------ Exercise data ------

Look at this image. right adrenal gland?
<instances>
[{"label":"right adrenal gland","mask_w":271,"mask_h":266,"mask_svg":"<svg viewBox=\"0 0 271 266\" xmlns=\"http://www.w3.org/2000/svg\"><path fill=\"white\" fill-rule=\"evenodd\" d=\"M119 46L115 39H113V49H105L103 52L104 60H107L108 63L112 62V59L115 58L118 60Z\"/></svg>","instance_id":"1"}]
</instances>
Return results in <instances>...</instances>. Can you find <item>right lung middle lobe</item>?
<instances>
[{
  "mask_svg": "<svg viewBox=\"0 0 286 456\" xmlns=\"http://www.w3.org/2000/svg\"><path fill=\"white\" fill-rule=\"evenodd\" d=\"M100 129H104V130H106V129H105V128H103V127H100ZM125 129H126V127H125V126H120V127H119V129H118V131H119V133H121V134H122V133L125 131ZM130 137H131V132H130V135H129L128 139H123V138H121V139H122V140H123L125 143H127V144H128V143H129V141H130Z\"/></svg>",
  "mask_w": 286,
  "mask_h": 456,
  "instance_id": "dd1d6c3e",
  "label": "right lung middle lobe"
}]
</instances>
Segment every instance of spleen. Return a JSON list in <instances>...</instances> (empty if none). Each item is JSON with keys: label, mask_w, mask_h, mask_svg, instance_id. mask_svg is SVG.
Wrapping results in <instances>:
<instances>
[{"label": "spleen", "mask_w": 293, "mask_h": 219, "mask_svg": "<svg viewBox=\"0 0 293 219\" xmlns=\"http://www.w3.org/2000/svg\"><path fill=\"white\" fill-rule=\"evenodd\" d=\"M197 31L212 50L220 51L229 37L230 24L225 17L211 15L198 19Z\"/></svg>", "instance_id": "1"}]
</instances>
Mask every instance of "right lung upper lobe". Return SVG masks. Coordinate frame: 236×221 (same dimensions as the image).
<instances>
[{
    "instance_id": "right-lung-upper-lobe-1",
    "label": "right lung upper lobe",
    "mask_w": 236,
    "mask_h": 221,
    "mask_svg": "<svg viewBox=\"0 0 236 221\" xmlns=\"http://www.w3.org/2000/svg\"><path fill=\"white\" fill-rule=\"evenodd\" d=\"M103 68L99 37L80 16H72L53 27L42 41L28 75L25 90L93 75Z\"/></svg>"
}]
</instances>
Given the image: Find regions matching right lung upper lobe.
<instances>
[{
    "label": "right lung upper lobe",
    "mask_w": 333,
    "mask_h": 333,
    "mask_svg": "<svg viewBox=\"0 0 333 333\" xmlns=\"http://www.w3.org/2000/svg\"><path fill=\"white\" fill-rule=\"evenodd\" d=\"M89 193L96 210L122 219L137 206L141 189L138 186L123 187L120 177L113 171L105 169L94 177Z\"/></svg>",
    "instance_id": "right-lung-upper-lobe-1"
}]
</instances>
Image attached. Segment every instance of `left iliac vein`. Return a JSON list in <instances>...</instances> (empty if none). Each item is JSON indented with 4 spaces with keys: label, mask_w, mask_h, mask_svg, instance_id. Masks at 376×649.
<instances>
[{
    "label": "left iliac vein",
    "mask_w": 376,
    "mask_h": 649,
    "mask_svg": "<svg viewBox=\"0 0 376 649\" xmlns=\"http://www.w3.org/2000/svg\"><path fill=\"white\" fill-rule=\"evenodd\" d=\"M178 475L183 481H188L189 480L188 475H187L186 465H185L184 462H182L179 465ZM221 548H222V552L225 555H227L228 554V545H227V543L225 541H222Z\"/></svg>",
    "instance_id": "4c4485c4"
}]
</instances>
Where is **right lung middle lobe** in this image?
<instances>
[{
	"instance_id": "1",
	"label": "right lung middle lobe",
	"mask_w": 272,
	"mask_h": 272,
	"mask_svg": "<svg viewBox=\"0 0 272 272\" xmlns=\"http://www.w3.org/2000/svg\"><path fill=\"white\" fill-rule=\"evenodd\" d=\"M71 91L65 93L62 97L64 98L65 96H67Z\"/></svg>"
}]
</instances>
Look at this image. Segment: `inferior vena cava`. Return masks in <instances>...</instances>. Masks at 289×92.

------

# [Goal of the exercise]
Starting at the entry line that contains "Where is **right" and continuing through the last line of the entries above, rewrite those lines as a numbered list and drop any blank lines.

# [Solution to the exercise]
1. Where is **right lung middle lobe** in this image?
2. <instances>
3. [{
4. 	"instance_id": "1",
5. 	"label": "right lung middle lobe",
6. 	"mask_w": 272,
7. 	"mask_h": 272,
8. 	"mask_svg": "<svg viewBox=\"0 0 272 272\" xmlns=\"http://www.w3.org/2000/svg\"><path fill=\"white\" fill-rule=\"evenodd\" d=\"M71 91L65 93L62 97L64 98L65 96H67Z\"/></svg>"
9. }]
10. </instances>
11. Look at this image. Segment: `inferior vena cava`. Return masks in <instances>...</instances>. Masks at 289×92.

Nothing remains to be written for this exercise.